Two months after surgery, I still have trouble with some movements and tasks such as bending over, tying my shoes and getting into our SUV. I’m at the point in my recovery that I sometimes forget that I still need to be careful. The occasional pain reminds me that I’m still healing and need to take it easy. I also still have some belly swelling and tenderness. I’ve found that wearing elastic waist pants is much more comfortable than pants/ jeans with a fly because the fly adds several layers of fabric and the zipper right where my incision is. Elastic waist pants are not very stylish, but the comfort is worth it! 🙂

My biggest challenge has been regaining my stamina. An 8 hour work day (office job) plus a 45 minute commute each morning and evening now leaves me totally exhausted. This is made worse by lack of sleep due to hot flashes. Despite being 6 years post menopausal, removal of my ovaries triggered hot flashes again. I guess my ovaries were still producing estrogen after all those years. I can’t take hormone replacements due to family history of breast cancer so I’m toughing my way through them once again. The hot flashes are not especially bothersome during the day, but wake me up several times each night. My doctor prescribed Lunesta to improve my sleep.
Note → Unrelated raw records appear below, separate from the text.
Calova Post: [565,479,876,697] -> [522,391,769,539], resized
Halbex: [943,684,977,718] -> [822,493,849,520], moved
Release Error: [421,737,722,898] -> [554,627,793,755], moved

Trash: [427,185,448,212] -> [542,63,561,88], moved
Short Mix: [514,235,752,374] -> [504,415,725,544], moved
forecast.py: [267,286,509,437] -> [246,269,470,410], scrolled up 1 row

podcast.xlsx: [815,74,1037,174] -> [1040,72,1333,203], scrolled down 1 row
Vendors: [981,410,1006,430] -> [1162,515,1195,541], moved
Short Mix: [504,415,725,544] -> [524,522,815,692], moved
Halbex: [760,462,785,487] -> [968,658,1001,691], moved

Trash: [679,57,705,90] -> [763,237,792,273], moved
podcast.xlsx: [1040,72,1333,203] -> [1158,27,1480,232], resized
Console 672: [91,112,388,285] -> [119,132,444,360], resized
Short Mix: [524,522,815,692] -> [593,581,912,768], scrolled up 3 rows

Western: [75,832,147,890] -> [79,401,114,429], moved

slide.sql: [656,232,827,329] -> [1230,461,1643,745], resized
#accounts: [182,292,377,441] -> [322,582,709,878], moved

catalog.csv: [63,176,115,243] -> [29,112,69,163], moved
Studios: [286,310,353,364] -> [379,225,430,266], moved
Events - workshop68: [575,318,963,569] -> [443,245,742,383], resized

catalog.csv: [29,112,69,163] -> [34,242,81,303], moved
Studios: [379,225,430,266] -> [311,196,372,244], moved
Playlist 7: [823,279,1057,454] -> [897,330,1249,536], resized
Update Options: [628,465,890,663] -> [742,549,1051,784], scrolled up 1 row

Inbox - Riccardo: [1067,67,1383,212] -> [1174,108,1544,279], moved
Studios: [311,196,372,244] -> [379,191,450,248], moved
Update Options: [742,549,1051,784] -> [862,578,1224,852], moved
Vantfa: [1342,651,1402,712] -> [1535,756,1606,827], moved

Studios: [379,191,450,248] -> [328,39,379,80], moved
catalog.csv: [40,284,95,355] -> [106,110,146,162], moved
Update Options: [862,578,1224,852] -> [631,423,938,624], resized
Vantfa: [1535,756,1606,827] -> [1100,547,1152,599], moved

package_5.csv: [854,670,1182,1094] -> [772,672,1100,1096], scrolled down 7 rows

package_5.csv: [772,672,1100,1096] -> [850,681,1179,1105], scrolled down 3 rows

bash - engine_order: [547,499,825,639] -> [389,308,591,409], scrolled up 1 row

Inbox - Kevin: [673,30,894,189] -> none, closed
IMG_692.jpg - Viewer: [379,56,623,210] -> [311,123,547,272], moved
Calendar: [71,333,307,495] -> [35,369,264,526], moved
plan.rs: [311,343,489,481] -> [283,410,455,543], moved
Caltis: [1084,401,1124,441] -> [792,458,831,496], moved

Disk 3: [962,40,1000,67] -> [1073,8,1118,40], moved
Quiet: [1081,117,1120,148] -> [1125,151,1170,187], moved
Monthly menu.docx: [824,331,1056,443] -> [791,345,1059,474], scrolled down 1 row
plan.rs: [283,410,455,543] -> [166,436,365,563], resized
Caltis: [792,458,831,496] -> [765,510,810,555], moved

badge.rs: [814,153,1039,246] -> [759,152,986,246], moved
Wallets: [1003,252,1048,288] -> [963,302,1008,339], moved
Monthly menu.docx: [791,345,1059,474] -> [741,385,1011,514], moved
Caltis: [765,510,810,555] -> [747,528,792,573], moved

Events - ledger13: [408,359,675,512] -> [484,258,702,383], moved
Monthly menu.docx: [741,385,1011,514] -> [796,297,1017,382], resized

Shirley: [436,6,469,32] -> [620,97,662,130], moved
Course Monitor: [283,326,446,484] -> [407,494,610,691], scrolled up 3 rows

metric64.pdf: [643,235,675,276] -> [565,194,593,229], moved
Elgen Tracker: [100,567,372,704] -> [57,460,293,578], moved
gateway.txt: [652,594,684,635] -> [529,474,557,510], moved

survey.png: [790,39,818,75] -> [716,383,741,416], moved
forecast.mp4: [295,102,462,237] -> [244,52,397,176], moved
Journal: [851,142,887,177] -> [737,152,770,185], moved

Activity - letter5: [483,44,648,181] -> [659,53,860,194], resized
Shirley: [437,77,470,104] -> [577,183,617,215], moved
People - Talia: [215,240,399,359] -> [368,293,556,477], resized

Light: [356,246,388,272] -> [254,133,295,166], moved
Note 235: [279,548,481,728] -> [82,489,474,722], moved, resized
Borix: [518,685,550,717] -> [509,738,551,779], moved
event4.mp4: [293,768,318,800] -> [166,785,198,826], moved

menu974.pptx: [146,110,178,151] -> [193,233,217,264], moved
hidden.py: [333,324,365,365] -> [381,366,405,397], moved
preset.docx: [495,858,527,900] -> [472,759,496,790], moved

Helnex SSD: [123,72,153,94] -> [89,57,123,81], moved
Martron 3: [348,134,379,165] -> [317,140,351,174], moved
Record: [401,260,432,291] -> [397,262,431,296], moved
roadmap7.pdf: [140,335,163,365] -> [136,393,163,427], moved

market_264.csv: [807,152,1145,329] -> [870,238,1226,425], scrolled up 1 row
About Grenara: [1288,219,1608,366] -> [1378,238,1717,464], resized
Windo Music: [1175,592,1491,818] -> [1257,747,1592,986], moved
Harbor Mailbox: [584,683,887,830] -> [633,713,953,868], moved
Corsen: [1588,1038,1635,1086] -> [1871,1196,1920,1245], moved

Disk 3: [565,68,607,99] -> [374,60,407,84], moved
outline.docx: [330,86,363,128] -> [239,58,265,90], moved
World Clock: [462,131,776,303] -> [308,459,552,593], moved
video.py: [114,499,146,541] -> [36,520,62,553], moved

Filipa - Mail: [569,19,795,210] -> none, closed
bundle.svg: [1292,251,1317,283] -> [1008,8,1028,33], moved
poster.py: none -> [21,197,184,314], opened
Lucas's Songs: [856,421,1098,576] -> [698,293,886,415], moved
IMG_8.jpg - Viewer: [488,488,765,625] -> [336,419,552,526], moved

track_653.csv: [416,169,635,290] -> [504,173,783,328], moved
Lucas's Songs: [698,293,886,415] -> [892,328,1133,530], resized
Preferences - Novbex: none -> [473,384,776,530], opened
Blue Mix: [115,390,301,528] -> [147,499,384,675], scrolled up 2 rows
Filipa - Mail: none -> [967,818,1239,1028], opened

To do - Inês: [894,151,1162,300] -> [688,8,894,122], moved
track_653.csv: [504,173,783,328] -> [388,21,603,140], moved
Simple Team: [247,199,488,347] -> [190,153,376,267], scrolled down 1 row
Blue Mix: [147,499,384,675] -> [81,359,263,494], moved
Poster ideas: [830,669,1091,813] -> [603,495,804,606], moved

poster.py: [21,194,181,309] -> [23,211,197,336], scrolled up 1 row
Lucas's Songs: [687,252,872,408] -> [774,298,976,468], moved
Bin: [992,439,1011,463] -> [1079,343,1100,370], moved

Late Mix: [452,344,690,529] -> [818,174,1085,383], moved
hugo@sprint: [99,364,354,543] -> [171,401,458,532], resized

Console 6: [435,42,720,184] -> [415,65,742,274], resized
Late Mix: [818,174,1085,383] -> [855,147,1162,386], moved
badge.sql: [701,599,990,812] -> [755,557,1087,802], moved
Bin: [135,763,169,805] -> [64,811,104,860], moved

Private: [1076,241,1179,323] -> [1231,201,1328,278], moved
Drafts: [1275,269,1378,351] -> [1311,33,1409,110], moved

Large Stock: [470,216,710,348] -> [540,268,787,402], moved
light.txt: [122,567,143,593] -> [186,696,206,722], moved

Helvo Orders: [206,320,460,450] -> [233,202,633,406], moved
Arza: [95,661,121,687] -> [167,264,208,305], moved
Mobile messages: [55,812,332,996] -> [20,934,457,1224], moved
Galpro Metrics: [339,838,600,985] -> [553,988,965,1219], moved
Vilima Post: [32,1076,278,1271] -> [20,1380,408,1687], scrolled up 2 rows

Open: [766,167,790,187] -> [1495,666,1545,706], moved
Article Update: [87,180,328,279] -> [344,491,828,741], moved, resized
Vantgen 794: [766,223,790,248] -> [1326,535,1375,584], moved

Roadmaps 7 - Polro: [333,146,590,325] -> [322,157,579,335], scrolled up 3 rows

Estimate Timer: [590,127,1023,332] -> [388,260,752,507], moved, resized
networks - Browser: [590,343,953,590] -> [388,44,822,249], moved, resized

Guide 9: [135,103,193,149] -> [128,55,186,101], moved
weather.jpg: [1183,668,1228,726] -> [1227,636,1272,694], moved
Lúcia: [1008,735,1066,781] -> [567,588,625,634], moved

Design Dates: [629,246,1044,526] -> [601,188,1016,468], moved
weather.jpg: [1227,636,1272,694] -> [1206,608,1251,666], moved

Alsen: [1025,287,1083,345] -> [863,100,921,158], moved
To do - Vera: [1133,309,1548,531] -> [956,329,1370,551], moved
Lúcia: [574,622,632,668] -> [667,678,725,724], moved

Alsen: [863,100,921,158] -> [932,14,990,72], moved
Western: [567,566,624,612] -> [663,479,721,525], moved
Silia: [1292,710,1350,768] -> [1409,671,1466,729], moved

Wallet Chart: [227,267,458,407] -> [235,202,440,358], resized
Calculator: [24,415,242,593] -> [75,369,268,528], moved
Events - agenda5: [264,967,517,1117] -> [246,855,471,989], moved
Prior to surgery, I didn’t have any symptoms that I would have associated with the ovarian cyst, however conditions I was experiencing have stopped so I guess they were related. For example, I was having occasional sharp pains like a pulling sensation when emptying my bladder. The surgeon said the cyst was displacing my bladder so this was probably related. The bladder pain is now gone. I was also experiencing frequent gastric reflux when lying down and that symptom is also gone. I was unaware that I had endometriosis but it explains the reasons behind the painful periods I experienced in the past.

The biggest bonus of all…my migraines are completely GONE! My doctor says they were likely hormone triggered and since the estrogen is gone, the trigger is gone too.

My advice to others facing the surgery would be to ask questions of your doctors to ensure that you understand your diagnosis and know your options. This site has great resources to help make sense of the medical jargon, as well as real world testimonials of women who have been through it. Be informed and be prepared.

Before surgery, make preparations to ease your recuperation. Be sure you have someone to stay with you for at least a week after you come home, you’ll need help getting in/out of bed, etc. Bring a robe and slippers for the hospital stay. Give your house a good cleaning before surgery if you can because trust me, you won’t be able to do it again for a couple of months post surgery. And this sounds silly but trust me you need it – buy at least one of those extension handle grabbers because you won’t be able to pick things up off the floor.

Be sure to talk to your doctor about the hormonal effects and menopausal symptoms you may face after surgery and what treatments are appropriate for you.

Most importantly know that there is life after hysterectomy. Removal of your uterus isn’t the end…it’s often the beginning of a healthier, happier life!